As per my experience from our cryogenic plant projects, 13°C operating temperature is a high temperature for cryogenic insulation. I mean it is not feasible. Of course You can do it, but it will huge cost impact, so eliminate crypgenic support option would be better for your company.

The first solution to come my mind is passivation if steel is stainless steel. Firstly, you should do passivation, and after that you must paint properly according to project job spec or environment needed. I am not paint expert, but paint selection is very important especially in marine environment. Please not that if effect is very big your pipe support to working properly, you should remanufactured pipe support. I hope damaged is not to big, because if remanufacturing pipe support needed, pipe shall be hydrotesting after pipe support welding. If pipe is carbon steel, you should fix damaged properly and then paint properly. Additionally for carbon steel, some special product may clean corrode. You can use for cleaing CS steel material.

Note: As I said before, painting is very important especially for marine environemt, so maintanance teams should always check painted components or steels, and they have to repaint when they see any fault or corrode.





 
You state there is CUI (corrosion under Insulation), yet then claim the line condition can't be seen -??

I think you mean that the cold nature of the shoe has attracted condensation on a continuous basis and over time this has corroded the pipe supports - correct?

So if the pipe supports are corroded then you can replace the supports and make sure you coat them effectively against water and corrosion.

But it all depends where the corrosion is, what type of support you have and where are you getting abrasion and what the cost impact is to do it properly as you describe, or just fix it as per your colleagues



Remember - More details = better answers
Also: If you get a response it's polite to respond to it.
 
Must say this is a very common problem in the industry. No one seems to pay attention to pipe supports during detailed design, leaving Operations to carry this jerrycan for this life of the facility.
 
Fatih, the environment is saltish, hot, humid on shores of UAE.
Littleinch, you are right.
13°C is a cold temperature where the summer peak can be 55°C and even in winter the temperature during daytimes is around 18-20°C.
Moisture accummulation at pipe is must due to this.
Line material is LTCS.
 
@MJCRONIN, the sketch may help in visualizing.
Corroded_Shoe_lt57ji.jpg
 
You don't state how badly the supports are corroded.
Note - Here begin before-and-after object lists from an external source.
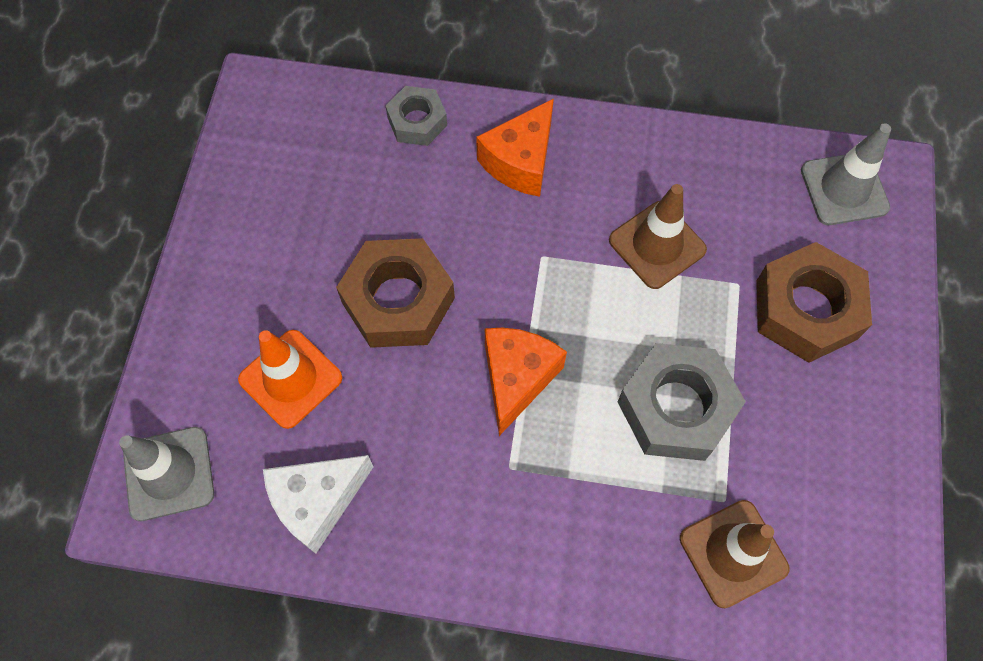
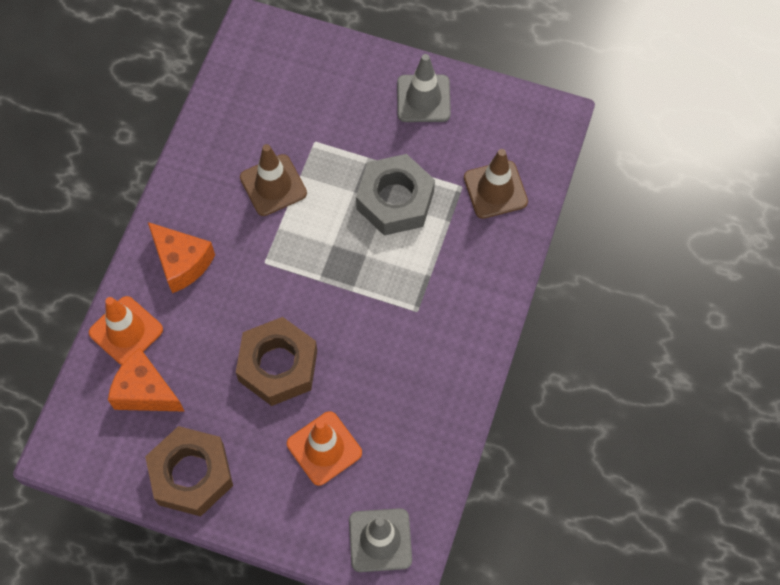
camera: 80 degrees left, 0 degrees up
white cheese [263,455,373,554] -> none
grey nut [386,86,447,146] -> orange traffic cone [89,296,163,365]
orange cheese [485,328,567,436] -> orange cheese moved to [108,348,185,412]
brown nut [756,242,872,363] -> brown nut moved to [145,426,233,516]
grey traffic cone [801,123,891,225] -> grey traffic cone moved to [397,54,451,122]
Can they be cleaned and recoated with a cold galvanize or aluminized coating? Are they so corroded that they are structurally unsound?
 
The pipe shoes were painted. (I am not sure of Zinc rich coating).
@ WELDSTAN,
Point here is that though structurally the supports are still adequate, but the water due to moisture condensation will again corrode.
So you are suggesting to apply "Aluminized Coating" on the supports. Question is:
Will it resist corrosion due to condensed water?